#### [Source text]
•••

Updated by livdywan 12 months ago
waynechen55 wrote in #note-16:
I recalled that I had ever opened a similar issue #119215 which was fixed and resolved by @okurz. It is also about full media for aarch64. You @livdywan can also have a look. It might be helpful.
So I just took a look at the product log and it shows 4 days ago geekotest scheduled SLE 15-SP6 Full aarch64 39.1 SLE-15-SP6-Full-aarch64-Build39.1-Media1.iso
. The first scheduled job is https://openqa.suse.de/tests/12836935, which ran successfully and shows https://openqa.suse.de/tests/12836935/asset/iso/SLE-15-SP6-Full-aarch64-Build39.1-Media1.iso ~10 hours earlier than the failing jobs you linked. The SLE 15 job group currently has no size limit, the YAST job group has 240GB. The used size looks to be identical to the limit so I would assume things have been cleaned up too fast. As I mentioned before, short of having any sort of sync you can increase the limit.
I hope that's clearer. I don't know that I can suggest much else at this point.
Updated by waynechen55 12 months ago
@livdywan When you think we can have this full media Build39.1 back ? Tomorrow or next week ?
Updated by livdywan 12 months ago
waynechen55 wrote in #note-18:
@livdywan When you think we can have this full media Build39.1 back ? Tomorrow or next week ?
Publishing images again is outside of the Tools team's scope. I'm happy to be part of a public Slack thread, but otherwise don't know what to offer besides the points we discussed.
Updated by waynechen55 12 months ago
Hope there is more robust persistent solution instead of increasing storage limit every time and praying for next build.
Updated by waynechen55 12 months ago
By the way, the iso media is still there https://openqa.suse.de/assets/iso/SLE-15-SP6-Full-aarch64-Build39.1-Media1.iso. What got cleaned up is mounted repo https://openqa.suse.de/assets/repo/SLE-15-SP6-Full-aarch64-Build39.1-Media1/. I was wondering maybe you can just mounted the iso to folder again to help solve the problem. @livdywan
Updated by okurz 12 months ago
waynechen55 wrote in #note-20:
Hope there is more robust persistent solution instead of increasing storage limit every time and praying for next build.
Yes. A more robust solution would be to not rely on assets from OSD unless for tests that exclusively run on OSD. openQA needs to clean up assets because we have to work with the space we have. We can't keep assets for a potential external system as openQA does not know when the assets wouldn't be needed anymore. The best approach would be to sync over assets from IBS to any openQA instance that uses assets
waynechen55 wrote in #note-21:
By the way, the iso media is still there https://openqa.suse.de/assets/iso/SLE-15-SP6-Full-aarch64-Build39.1-Media1.iso. What got cleaned up is mounted repo https://openqa.suse.de/assets/repo/SLE-15-SP6-Full-aarch64-Build39.1-Media1/. I was wondering maybe you can just mounted the iso to folder again to help solve the problem. @livdywan
That's not a "mounted repo", it's what was synced over from IBS or directly extracted from the ISO. If 39.1 is still the latest build published on IBS then you could re-execute the sync calls that are also visible on the openQA webUI. Compare to https://openqa.opensuse.org/admin/obs_rsync
Updated by waynechen55 12 months ago
To my understanding, cleanup should clean the oldest asset up in the first place instead the latest one. But in this case, it cleaned the latest Build39.1 up instead any older ones.

•••

#### [Supplied entries]
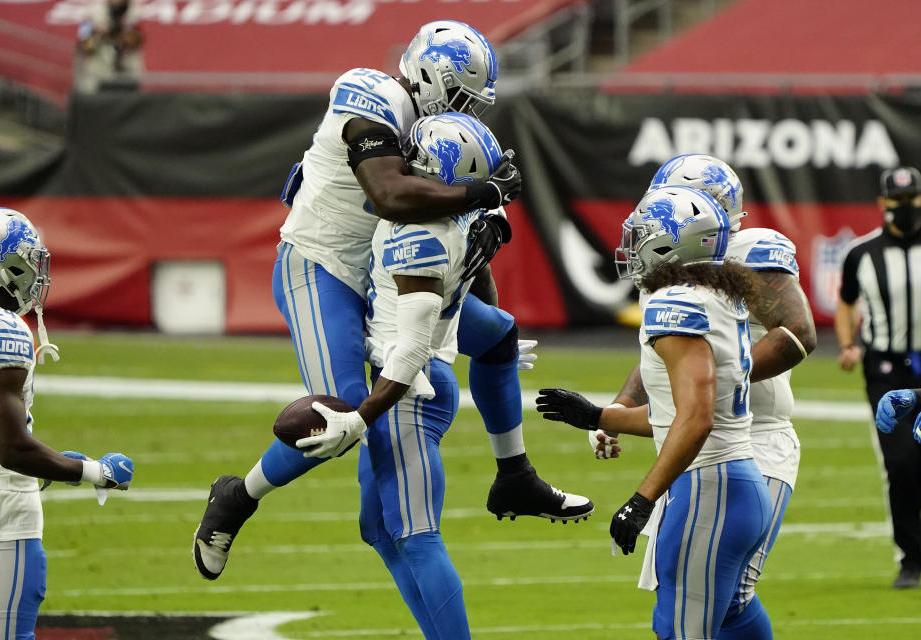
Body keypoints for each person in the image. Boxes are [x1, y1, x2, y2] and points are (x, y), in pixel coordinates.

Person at [193, 19, 592, 581]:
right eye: (459, 96)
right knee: (342, 413)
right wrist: (486, 190)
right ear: (429, 75)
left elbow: (461, 235)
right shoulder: (371, 96)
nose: (465, 112)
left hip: (387, 275)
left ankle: (515, 474)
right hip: (323, 266)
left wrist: (477, 290)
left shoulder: (441, 136)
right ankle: (238, 496)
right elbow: (389, 193)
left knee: (498, 333)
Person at [558, 154, 815, 636]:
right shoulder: (677, 274)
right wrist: (616, 410)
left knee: (716, 596)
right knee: (712, 597)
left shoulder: (748, 251)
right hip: (700, 440)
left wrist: (724, 381)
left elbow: (798, 332)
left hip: (753, 438)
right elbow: (669, 357)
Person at [299, 112, 501, 638]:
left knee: (416, 535)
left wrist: (361, 417)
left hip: (409, 390)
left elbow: (410, 348)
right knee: (381, 531)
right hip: (414, 377)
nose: (400, 160)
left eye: (415, 155)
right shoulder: (455, 220)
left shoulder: (419, 231)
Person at [0, 207, 134, 640]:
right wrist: (92, 471)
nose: (37, 267)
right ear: (4, 262)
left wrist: (52, 460)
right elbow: (13, 449)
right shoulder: (3, 330)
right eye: (28, 256)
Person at [837, 165, 921, 589]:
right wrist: (849, 343)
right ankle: (911, 558)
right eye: (897, 201)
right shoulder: (862, 252)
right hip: (886, 368)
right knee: (902, 459)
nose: (904, 208)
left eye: (911, 200)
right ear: (882, 203)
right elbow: (846, 301)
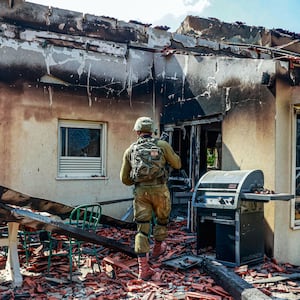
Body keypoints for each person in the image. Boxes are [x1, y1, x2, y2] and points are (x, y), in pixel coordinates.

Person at [120, 116, 181, 280]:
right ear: (153, 131)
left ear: (137, 131)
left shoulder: (130, 150)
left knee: (142, 228)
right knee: (162, 220)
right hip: (160, 190)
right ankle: (158, 248)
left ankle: (143, 268)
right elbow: (177, 164)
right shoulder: (162, 145)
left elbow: (124, 179)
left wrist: (139, 180)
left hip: (141, 192)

•••

#### [Problem details]
In the forum thread, what is the size limit of the YAST job group? The data has no connection to the forum thread.

#### [The answer]
240GB